El fallo aborda de manera integral las nuevas modalidades de violencia que se ejercen a través de la tecnología. La justicia ordenó al demandado el cese inmediato de cualquier tipo de comunicación —ya sea por llamadas, audios o mensajes— y le prohibió terminantemente publicar contenido sobre la víctima en plataformas como Facebook, Instagram, X
(Twitter), WhatsApp y TikTok, extendiendo la restricción incluso a cuentas falsas o creadas bajo seudónimos.
Entre los puntos más destacados de la orden judicial se encuentran:
·Eliminación de material íntimo: El agresor debe borrar de todos sus dispositivos cualquier foto, video o dato privado vinculado a la denunciante.
·Retiro de publicaciones: La obligatoriedad de eliminar cualquier posteo injuriante ya difundido en el espacio digital.
·Prohibición de contacto: Restricciones de acercamiento físico y digital absoluto.
El respaldo de la "Ley Olimpia"
Para fundamentar su decisión, el juez Miceli citó la Ley 26.485, recientemente modificada por la Ley Olimpia (27.736). Esta normativa reconoce específicamente la violencia digital como una conducta que atenta contra la dignidad, reputación e identidad de las mujeres, sancionando la difusión de material íntimo sin consentimiento y los discursos de odio misóginos en entornos virtuales.
"Se acredita un peligroso e incesante patrón de hostigamiento sistemático y persistente", señaló el magistrado, quien comparó estas conductas con definiciones de la ONU que vinculan el acoso online con el daño físico y psicológico grave.

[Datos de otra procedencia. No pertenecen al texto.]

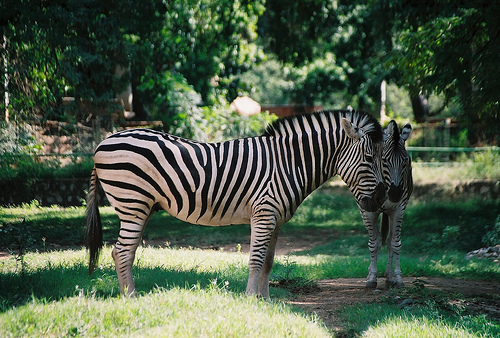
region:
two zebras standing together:
[72, 93, 412, 292]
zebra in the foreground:
[79, 101, 391, 301]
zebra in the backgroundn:
[360, 120, 415, 282]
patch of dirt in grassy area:
[302, 236, 497, 323]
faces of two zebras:
[335, 106, 414, 212]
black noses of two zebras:
[352, 184, 404, 214]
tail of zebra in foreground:
[77, 165, 112, 277]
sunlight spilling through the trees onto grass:
[17, 183, 321, 336]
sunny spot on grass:
[29, 279, 405, 336]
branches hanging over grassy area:
[15, 6, 490, 125]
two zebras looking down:
[70, 98, 429, 298]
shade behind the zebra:
[0, 261, 73, 310]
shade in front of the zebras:
[294, 288, 497, 331]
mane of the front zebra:
[257, 107, 383, 140]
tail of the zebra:
[82, 155, 100, 287]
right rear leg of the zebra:
[98, 190, 160, 323]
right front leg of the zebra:
[227, 196, 287, 308]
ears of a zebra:
[370, 119, 420, 147]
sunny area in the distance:
[415, 153, 495, 188]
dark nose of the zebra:
[357, 179, 389, 214]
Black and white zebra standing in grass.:
[85, 108, 386, 298]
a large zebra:
[77, 115, 379, 301]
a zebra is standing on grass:
[1, 295, 373, 337]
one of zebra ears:
[341, 117, 358, 139]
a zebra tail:
[82, 165, 104, 275]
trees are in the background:
[2, 2, 497, 109]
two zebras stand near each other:
[72, 113, 415, 303]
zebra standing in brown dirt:
[324, 275, 497, 305]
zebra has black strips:
[96, 143, 288, 221]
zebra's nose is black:
[361, 185, 386, 205]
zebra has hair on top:
[261, 107, 384, 135]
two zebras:
[349, 116, 422, 221]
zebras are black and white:
[205, 154, 290, 201]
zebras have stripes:
[161, 139, 272, 197]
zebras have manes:
[303, 98, 337, 115]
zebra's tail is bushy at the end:
[89, 210, 93, 255]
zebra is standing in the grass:
[240, 285, 285, 330]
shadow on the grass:
[121, 241, 196, 297]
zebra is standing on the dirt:
[355, 279, 396, 295]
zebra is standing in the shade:
[387, 152, 409, 210]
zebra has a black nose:
[367, 194, 378, 205]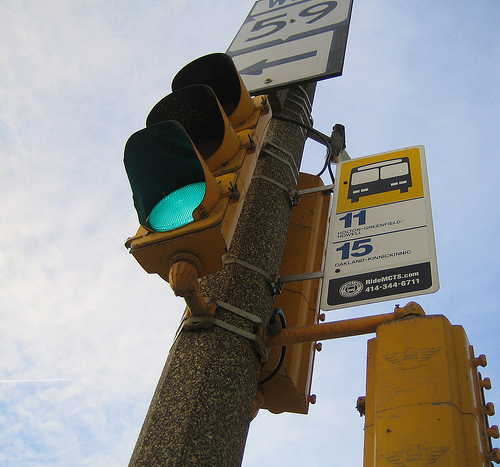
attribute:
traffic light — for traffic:
[123, 53, 274, 316]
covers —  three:
[123, 119, 217, 231]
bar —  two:
[285, 183, 334, 195]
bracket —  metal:
[224, 253, 272, 281]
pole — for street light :
[126, 82, 314, 464]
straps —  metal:
[225, 173, 285, 286]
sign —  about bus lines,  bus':
[318, 143, 438, 311]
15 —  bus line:
[332, 236, 372, 260]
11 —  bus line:
[337, 209, 368, 228]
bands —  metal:
[181, 300, 270, 359]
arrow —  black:
[235, 50, 318, 75]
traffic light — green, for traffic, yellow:
[99, 52, 282, 312]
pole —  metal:
[125, 344, 275, 465]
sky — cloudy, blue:
[3, 3, 129, 120]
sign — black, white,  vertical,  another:
[230, 4, 351, 82]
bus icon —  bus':
[343, 152, 420, 208]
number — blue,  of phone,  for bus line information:
[339, 206, 368, 231]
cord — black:
[279, 112, 337, 180]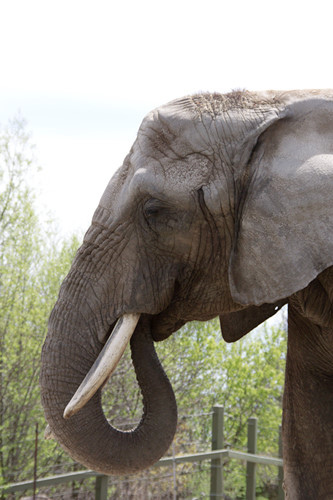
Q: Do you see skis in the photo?
A: No, there are no skis.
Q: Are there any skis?
A: No, there are no skis.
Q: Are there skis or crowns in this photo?
A: No, there are no skis or crowns.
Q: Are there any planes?
A: No, there are no planes.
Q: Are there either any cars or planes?
A: No, there are no planes or cars.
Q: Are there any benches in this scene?
A: No, there are no benches.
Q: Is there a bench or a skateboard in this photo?
A: No, there are no benches or skateboards.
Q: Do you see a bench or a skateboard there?
A: No, there are no benches or skateboards.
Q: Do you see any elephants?
A: Yes, there is an elephant.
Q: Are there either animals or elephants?
A: Yes, there is an elephant.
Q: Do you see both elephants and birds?
A: No, there is an elephant but no birds.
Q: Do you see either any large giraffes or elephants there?
A: Yes, there is a large elephant.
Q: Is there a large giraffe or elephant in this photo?
A: Yes, there is a large elephant.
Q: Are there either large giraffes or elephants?
A: Yes, there is a large elephant.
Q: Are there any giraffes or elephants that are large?
A: Yes, the elephant is large.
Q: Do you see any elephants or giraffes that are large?
A: Yes, the elephant is large.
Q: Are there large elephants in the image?
A: Yes, there is a large elephant.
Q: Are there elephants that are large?
A: Yes, there is an elephant that is large.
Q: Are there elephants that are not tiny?
A: Yes, there is a large elephant.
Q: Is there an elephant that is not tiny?
A: Yes, there is a large elephant.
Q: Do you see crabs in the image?
A: No, there are no crabs.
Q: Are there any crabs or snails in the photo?
A: No, there are no crabs or snails.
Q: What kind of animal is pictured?
A: The animal is an elephant.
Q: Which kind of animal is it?
A: The animal is an elephant.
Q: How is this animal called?
A: That is an elephant.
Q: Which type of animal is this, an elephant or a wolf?
A: That is an elephant.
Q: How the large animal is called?
A: The animal is an elephant.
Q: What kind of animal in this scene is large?
A: The animal is an elephant.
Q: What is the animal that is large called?
A: The animal is an elephant.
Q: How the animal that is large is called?
A: The animal is an elephant.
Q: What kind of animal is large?
A: The animal is an elephant.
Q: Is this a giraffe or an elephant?
A: This is an elephant.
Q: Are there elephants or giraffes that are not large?
A: No, there is an elephant but it is large.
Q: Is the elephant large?
A: Yes, the elephant is large.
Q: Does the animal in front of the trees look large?
A: Yes, the elephant is large.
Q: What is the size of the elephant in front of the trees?
A: The elephant is large.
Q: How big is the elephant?
A: The elephant is large.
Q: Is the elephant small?
A: No, the elephant is large.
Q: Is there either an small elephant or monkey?
A: No, there is an elephant but it is large.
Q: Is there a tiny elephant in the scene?
A: No, there is an elephant but it is large.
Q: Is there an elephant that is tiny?
A: No, there is an elephant but it is large.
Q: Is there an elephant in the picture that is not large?
A: No, there is an elephant but it is large.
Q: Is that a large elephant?
A: Yes, that is a large elephant.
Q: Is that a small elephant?
A: No, that is a large elephant.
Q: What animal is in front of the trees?
A: The elephant is in front of the trees.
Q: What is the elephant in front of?
A: The elephant is in front of the trees.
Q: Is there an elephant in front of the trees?
A: Yes, there is an elephant in front of the trees.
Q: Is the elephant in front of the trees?
A: Yes, the elephant is in front of the trees.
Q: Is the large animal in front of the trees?
A: Yes, the elephant is in front of the trees.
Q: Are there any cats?
A: No, there are no cats.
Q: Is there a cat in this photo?
A: No, there are no cats.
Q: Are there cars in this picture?
A: No, there are no cars.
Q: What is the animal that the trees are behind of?
A: The animal is an elephant.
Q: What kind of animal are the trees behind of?
A: The trees are behind the elephant.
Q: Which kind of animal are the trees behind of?
A: The trees are behind the elephant.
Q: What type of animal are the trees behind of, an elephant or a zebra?
A: The trees are behind an elephant.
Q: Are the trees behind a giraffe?
A: No, the trees are behind the elephant.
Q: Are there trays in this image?
A: No, there are no trays.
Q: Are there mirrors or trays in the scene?
A: No, there are no trays or mirrors.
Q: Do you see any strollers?
A: No, there are no strollers.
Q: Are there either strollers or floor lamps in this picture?
A: No, there are no strollers or floor lamps.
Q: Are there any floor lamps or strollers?
A: No, there are no strollers or floor lamps.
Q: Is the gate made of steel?
A: Yes, the gate is made of steel.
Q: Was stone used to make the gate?
A: No, the gate is made of steel.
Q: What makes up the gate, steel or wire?
A: The gate is made of steel.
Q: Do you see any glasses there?
A: No, there are no glasses.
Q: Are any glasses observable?
A: No, there are no glasses.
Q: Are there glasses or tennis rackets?
A: No, there are no glasses or tennis rackets.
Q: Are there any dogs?
A: No, there are no dogs.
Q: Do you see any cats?
A: No, there are no cats.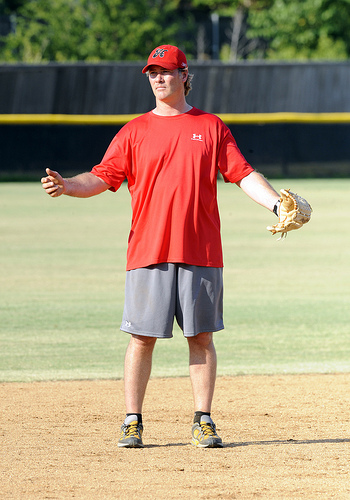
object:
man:
[40, 46, 313, 452]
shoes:
[117, 411, 144, 453]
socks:
[193, 412, 211, 424]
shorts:
[119, 263, 223, 340]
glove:
[268, 189, 314, 236]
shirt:
[89, 107, 254, 270]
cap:
[141, 43, 188, 73]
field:
[0, 176, 350, 500]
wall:
[0, 61, 348, 114]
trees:
[218, 1, 350, 61]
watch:
[273, 198, 280, 217]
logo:
[152, 48, 169, 59]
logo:
[191, 134, 203, 143]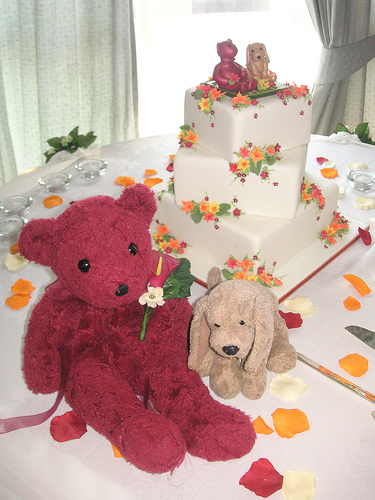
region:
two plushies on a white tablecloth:
[20, 181, 298, 474]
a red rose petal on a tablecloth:
[239, 458, 285, 498]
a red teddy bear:
[16, 182, 254, 473]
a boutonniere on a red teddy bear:
[139, 257, 194, 337]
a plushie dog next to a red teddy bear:
[185, 278, 297, 398]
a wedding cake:
[149, 39, 370, 304]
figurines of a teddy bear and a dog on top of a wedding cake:
[215, 39, 278, 94]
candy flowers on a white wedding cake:
[229, 140, 281, 192]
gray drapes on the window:
[2, 2, 373, 183]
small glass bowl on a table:
[1, 156, 107, 215]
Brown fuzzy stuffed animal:
[188, 266, 300, 401]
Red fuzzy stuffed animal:
[19, 181, 258, 468]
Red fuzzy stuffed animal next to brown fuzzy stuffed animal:
[17, 182, 296, 473]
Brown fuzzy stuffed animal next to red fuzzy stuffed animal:
[19, 181, 299, 476]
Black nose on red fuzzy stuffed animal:
[113, 283, 127, 296]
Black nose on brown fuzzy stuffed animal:
[222, 343, 239, 356]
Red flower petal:
[239, 456, 282, 497]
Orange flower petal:
[270, 405, 311, 438]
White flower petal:
[282, 292, 317, 317]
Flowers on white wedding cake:
[152, 77, 341, 281]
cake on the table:
[142, 33, 368, 322]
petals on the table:
[258, 263, 373, 491]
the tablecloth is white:
[315, 391, 361, 491]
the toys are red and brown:
[8, 199, 296, 475]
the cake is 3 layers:
[155, 78, 345, 299]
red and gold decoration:
[202, 36, 294, 115]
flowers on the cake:
[136, 120, 361, 311]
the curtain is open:
[299, 3, 368, 144]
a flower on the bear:
[125, 220, 187, 341]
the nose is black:
[212, 340, 256, 366]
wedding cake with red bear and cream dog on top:
[153, 37, 372, 313]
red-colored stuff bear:
[16, 178, 258, 476]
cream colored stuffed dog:
[186, 263, 297, 401]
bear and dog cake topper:
[209, 37, 293, 99]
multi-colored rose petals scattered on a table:
[235, 368, 319, 498]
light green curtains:
[0, 0, 145, 186]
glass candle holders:
[0, 155, 111, 240]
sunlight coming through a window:
[136, 0, 324, 137]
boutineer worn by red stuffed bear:
[133, 255, 169, 341]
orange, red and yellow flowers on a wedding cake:
[175, 189, 246, 229]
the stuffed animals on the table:
[16, 183, 295, 472]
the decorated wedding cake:
[135, 35, 374, 305]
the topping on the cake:
[212, 37, 274, 94]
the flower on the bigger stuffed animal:
[136, 247, 192, 335]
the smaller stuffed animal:
[187, 265, 294, 398]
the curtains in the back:
[2, 1, 373, 140]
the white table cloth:
[5, 131, 374, 489]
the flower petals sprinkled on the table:
[4, 144, 374, 494]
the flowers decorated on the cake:
[149, 75, 357, 283]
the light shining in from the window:
[130, 2, 319, 133]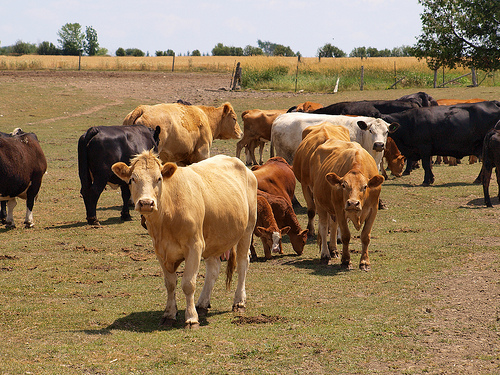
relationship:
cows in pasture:
[4, 92, 496, 310] [2, 56, 499, 374]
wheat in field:
[3, 56, 500, 73] [2, 52, 499, 374]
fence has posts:
[231, 65, 494, 97] [232, 60, 246, 91]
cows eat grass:
[4, 92, 496, 310] [7, 77, 499, 372]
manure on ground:
[163, 83, 270, 107] [1, 71, 500, 374]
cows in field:
[4, 92, 496, 310] [2, 52, 499, 374]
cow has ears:
[307, 136, 385, 275] [320, 167, 387, 191]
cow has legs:
[109, 155, 259, 322] [158, 235, 252, 327]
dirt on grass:
[26, 70, 254, 108] [7, 77, 499, 372]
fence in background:
[231, 65, 494, 97] [4, 2, 500, 92]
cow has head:
[307, 136, 385, 275] [330, 168, 372, 219]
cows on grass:
[4, 92, 496, 310] [7, 77, 499, 372]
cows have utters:
[4, 92, 496, 310] [206, 248, 239, 267]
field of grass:
[2, 52, 499, 374] [7, 77, 499, 372]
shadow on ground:
[63, 301, 239, 350] [1, 71, 500, 374]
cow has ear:
[109, 155, 259, 322] [158, 160, 179, 185]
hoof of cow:
[230, 300, 251, 311] [109, 155, 259, 322]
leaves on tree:
[429, 6, 500, 57] [418, 0, 499, 81]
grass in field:
[7, 77, 499, 372] [2, 52, 499, 374]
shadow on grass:
[63, 301, 239, 350] [7, 77, 499, 372]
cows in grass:
[4, 92, 496, 310] [7, 77, 499, 372]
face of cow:
[120, 152, 169, 216] [109, 155, 259, 322]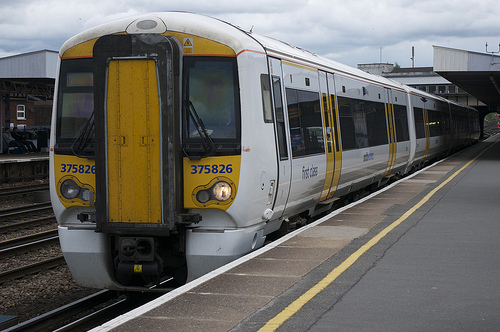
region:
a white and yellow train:
[51, 10, 488, 284]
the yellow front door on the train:
[105, 54, 165, 220]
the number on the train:
[191, 164, 231, 174]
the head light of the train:
[213, 180, 231, 200]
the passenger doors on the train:
[318, 71, 343, 196]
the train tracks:
[0, 179, 56, 330]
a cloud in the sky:
[271, 0, 499, 43]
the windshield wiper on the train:
[178, 100, 215, 153]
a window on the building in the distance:
[17, 103, 25, 117]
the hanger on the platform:
[431, 43, 498, 104]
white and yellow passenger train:
[62, 37, 417, 185]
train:
[78, 9, 414, 198]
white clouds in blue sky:
[5, 14, 53, 56]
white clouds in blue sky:
[284, 12, 319, 38]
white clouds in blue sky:
[336, 11, 372, 46]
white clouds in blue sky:
[366, 9, 426, 41]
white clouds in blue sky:
[413, 18, 493, 33]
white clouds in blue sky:
[315, 18, 349, 53]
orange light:
[208, 176, 254, 208]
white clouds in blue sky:
[48, 14, 96, 25]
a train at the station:
[42, 2, 487, 302]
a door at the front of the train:
[100, 54, 165, 227]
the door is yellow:
[105, 52, 164, 226]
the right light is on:
[212, 180, 233, 202]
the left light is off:
[57, 174, 82, 201]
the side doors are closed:
[317, 92, 342, 202]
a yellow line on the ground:
[227, 137, 497, 331]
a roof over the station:
[428, 38, 498, 116]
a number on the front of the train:
[186, 159, 234, 178]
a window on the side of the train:
[283, 87, 328, 164]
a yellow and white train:
[52, 13, 491, 253]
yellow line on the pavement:
[259, 145, 474, 330]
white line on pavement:
[118, 148, 450, 330]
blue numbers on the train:
[183, 158, 245, 179]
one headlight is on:
[208, 175, 237, 207]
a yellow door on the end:
[88, 38, 190, 273]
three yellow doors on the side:
[306, 72, 471, 186]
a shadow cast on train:
[416, 46, 499, 173]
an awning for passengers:
[428, 40, 495, 145]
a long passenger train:
[44, 4, 496, 319]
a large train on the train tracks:
[44, 20, 420, 298]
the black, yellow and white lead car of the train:
[43, 15, 258, 238]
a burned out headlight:
[53, 170, 92, 207]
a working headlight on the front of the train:
[188, 173, 238, 214]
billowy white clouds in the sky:
[262, 2, 498, 54]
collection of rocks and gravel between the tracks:
[13, 272, 73, 313]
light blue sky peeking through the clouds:
[388, 46, 408, 60]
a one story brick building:
[3, 76, 48, 153]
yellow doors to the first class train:
[319, 83, 342, 205]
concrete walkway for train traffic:
[342, 200, 499, 330]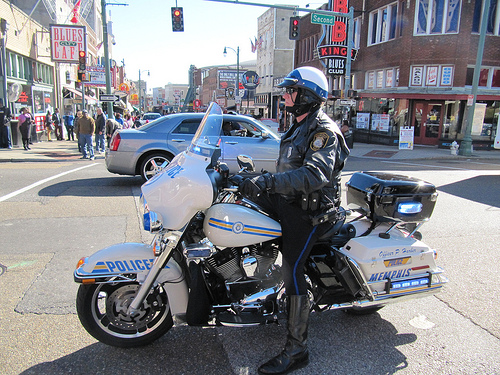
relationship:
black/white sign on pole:
[101, 95, 119, 101] [95, 0, 114, 121]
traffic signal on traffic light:
[289, 17, 299, 26] [283, 7, 305, 40]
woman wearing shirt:
[17, 104, 34, 152] [15, 112, 30, 128]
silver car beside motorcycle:
[103, 112, 311, 192] [68, 94, 450, 355]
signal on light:
[170, 7, 182, 20] [168, 4, 185, 32]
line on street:
[2, 160, 101, 201] [0, 154, 498, 373]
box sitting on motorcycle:
[376, 170, 446, 211] [261, 63, 346, 255]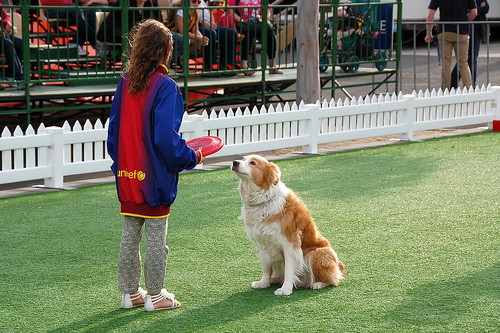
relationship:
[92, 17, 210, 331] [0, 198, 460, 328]
girl standing on grass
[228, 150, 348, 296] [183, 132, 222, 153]
dog looking at frisbee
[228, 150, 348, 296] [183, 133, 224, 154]
dog interested in frisbee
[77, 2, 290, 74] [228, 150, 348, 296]
spectators watching a dog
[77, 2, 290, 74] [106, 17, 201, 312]
spectators watching girl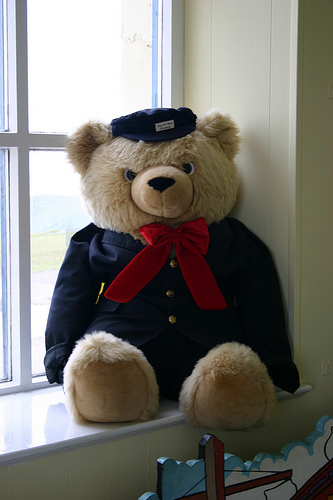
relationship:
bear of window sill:
[43, 105, 300, 430] [0, 383, 312, 465]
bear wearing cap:
[43, 105, 300, 430] [109, 105, 200, 142]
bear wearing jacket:
[43, 105, 300, 430] [43, 214, 297, 383]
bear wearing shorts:
[43, 105, 278, 423] [92, 319, 229, 370]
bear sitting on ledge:
[43, 105, 300, 430] [3, 347, 316, 457]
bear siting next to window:
[43, 105, 300, 430] [1, 10, 171, 390]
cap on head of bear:
[109, 104, 197, 143] [29, 96, 312, 442]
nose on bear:
[142, 168, 188, 197] [43, 105, 300, 430]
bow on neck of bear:
[105, 217, 228, 309] [43, 105, 300, 430]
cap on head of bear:
[109, 105, 200, 142] [50, 99, 176, 437]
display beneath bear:
[144, 412, 331, 497] [43, 105, 300, 430]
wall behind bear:
[176, 9, 310, 380] [43, 105, 300, 430]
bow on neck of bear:
[134, 221, 210, 259] [29, 96, 312, 442]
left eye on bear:
[178, 161, 197, 178] [43, 105, 300, 430]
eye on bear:
[90, 155, 176, 193] [37, 118, 245, 356]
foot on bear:
[52, 332, 174, 432] [50, 97, 297, 419]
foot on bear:
[178, 340, 276, 431] [43, 105, 300, 430]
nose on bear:
[141, 173, 180, 199] [58, 76, 299, 376]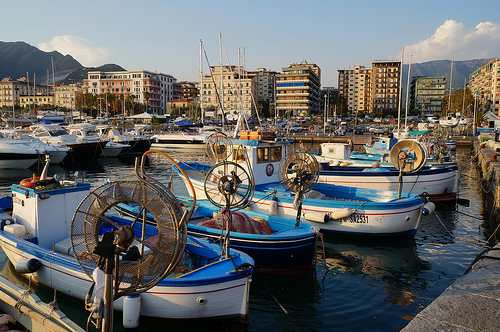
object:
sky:
[0, 0, 497, 91]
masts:
[198, 38, 206, 124]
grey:
[396, 242, 498, 331]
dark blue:
[195, 266, 232, 275]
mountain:
[0, 39, 130, 90]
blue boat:
[100, 182, 320, 270]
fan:
[65, 154, 190, 293]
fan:
[202, 159, 257, 215]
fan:
[386, 137, 428, 175]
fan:
[272, 146, 323, 200]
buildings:
[78, 68, 179, 116]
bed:
[103, 182, 320, 241]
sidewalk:
[398, 239, 499, 331]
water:
[0, 150, 490, 331]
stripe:
[184, 182, 425, 217]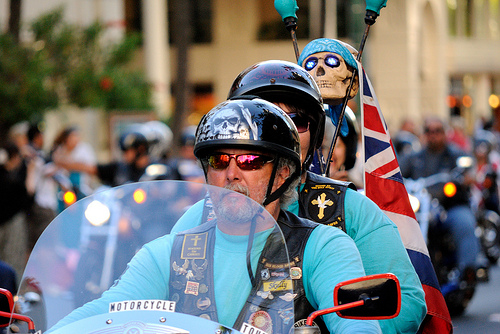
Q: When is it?
A: Day time.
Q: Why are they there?
A: Parade.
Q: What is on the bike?
A: People.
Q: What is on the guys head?
A: Helmet.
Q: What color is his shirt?
A: Blue.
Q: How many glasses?
A: 2.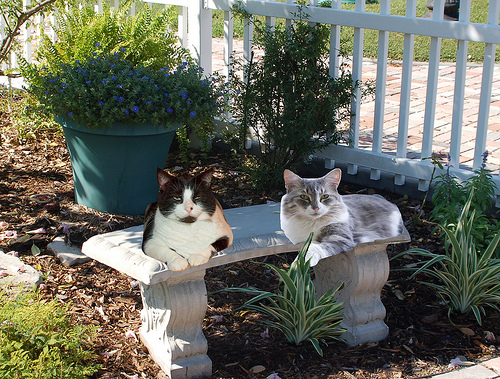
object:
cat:
[278, 169, 402, 267]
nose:
[185, 207, 192, 213]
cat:
[142, 167, 234, 272]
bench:
[81, 194, 413, 377]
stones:
[1, 237, 91, 286]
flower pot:
[55, 117, 184, 215]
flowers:
[48, 41, 202, 122]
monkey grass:
[388, 184, 499, 327]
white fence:
[0, 1, 499, 204]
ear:
[282, 167, 302, 189]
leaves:
[0, 286, 103, 378]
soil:
[0, 112, 499, 378]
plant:
[205, 233, 347, 356]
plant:
[211, 1, 378, 183]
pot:
[52, 114, 185, 215]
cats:
[277, 168, 405, 276]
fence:
[1, 0, 498, 201]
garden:
[1, 82, 498, 379]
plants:
[1, 1, 217, 213]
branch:
[0, 0, 56, 78]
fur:
[141, 167, 234, 273]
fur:
[280, 167, 404, 268]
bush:
[1, 287, 105, 377]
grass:
[81, 1, 499, 63]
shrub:
[433, 150, 496, 243]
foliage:
[207, 232, 349, 359]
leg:
[137, 269, 212, 377]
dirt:
[1, 85, 498, 379]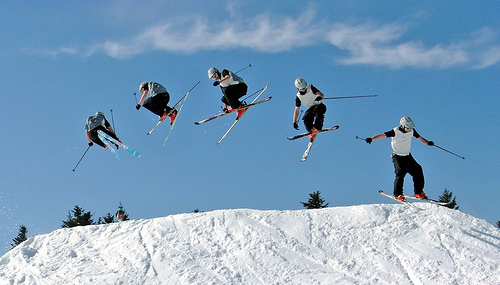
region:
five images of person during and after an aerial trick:
[62, 50, 467, 206]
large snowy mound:
[2, 200, 492, 280]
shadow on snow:
[451, 220, 496, 260]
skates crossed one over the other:
[285, 116, 340, 157]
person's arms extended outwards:
[360, 127, 437, 147]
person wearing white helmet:
[398, 110, 415, 131]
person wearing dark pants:
[390, 150, 425, 187]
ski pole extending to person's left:
[61, 135, 87, 175]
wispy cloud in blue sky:
[35, 2, 496, 78]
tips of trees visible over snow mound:
[13, 203, 130, 247]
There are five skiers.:
[55, 52, 473, 219]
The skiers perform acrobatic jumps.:
[56, 55, 468, 217]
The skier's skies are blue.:
[92, 125, 144, 166]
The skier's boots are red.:
[219, 100, 259, 126]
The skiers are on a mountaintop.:
[3, 185, 496, 283]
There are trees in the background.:
[7, 200, 143, 254]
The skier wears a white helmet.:
[285, 71, 313, 96]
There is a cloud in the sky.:
[23, 1, 495, 58]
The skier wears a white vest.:
[382, 122, 424, 167]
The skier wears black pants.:
[387, 149, 427, 194]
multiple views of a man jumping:
[68, 58, 458, 211]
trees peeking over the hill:
[11, 207, 144, 239]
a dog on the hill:
[111, 205, 129, 220]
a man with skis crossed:
[278, 75, 344, 153]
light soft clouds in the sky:
[34, 17, 467, 78]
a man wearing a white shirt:
[370, 108, 447, 208]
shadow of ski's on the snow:
[451, 217, 496, 254]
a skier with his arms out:
[357, 90, 463, 220]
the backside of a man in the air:
[75, 109, 147, 170]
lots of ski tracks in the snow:
[75, 218, 398, 276]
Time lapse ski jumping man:
[72, 58, 450, 205]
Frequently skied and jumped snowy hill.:
[15, 195, 497, 283]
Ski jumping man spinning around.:
[71, 111, 140, 163]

Intervención urgente para evitar daños mayores
La resolución destaca que, en casos de violencia familiar y digital, la Justicia no puede dilatar su intervención. El fallo sostiene que la existencia de indicios suficientes y el informe del equipo técnico son pruebas bastantes para actuar con rapidez, entendiendo que la falta de medidas inmediatas podría derivar en una responsabilidad institucional por desprotección de la víctima.